20120606 AFP Sudanese journalists and Communist Party members held a sit-in on Tuesday to protest against repeated restrictions against their newspaper, part of what press freedom advocates describe as an intensifying clampdown on critical voices.
The protest came as another newspaper separately said it had been blocked from circulating.
Staff of the Communist Party's thrice-weekly Al Midan gathered outside the Sudanese press council saying state security agents had prevented distribution of their paper 13 times over the past month.
"We delivered a message to the press council calling on them to protect the rights of our newspaper," said Al Midan's female chief editor, Madiha Abdullah.

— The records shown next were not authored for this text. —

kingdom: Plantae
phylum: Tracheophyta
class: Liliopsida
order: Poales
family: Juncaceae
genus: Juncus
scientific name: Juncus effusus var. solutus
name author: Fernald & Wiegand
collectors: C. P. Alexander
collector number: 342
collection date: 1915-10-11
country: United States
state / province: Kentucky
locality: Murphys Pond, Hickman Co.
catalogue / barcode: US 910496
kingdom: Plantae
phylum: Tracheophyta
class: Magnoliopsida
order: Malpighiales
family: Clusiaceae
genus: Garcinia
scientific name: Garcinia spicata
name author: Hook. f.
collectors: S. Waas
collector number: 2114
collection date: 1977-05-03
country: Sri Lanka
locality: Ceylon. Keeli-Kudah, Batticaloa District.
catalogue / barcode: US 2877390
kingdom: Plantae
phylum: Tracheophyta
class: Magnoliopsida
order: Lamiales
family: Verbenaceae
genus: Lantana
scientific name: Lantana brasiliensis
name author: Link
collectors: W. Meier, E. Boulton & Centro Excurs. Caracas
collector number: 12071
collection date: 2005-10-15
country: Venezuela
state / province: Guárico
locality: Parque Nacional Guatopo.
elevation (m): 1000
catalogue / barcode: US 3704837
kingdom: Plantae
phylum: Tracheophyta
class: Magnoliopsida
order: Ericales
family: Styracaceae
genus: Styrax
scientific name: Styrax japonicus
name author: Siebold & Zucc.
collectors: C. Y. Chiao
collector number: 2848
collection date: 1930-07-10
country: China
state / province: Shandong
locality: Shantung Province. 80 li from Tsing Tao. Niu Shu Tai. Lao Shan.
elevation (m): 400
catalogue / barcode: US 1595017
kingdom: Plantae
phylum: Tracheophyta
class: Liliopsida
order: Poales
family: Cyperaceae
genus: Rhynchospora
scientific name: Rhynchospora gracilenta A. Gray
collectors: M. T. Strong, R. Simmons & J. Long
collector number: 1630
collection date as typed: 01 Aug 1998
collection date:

The protesters displayed banners objecting to the actions of the security service and also to the banning of journalists.
Press freedom advocates say journalists have been banned from writing and some newspapers have been told to suspend publication under a government crackdown that has also seen Al Midan and other newspapers prevented from distributing after going to press.
The crackdown has worsened over the past year as tensions with South Sudan have escalated, advocates say.
The independent daily Al Jarida on Tuesday became the latest to be stopped from circulating, managing editor Idris Al Douma said.
After the newspaper was printed on Monday night, a state security officer arrived to say it could not be delivered to customers but the ban was lifted Tuesday afternoon when it was too late, the editor said.
He added he did not know what prompted the censorship.
Confiscating newspapers after printing is a common tactic of Sudan's security service.
On Monday, agents blocked distribution of the country's largest-circulation newspaper, the hardline anti-South Sudan daily Al Intibaha, the newspaper's chairman said.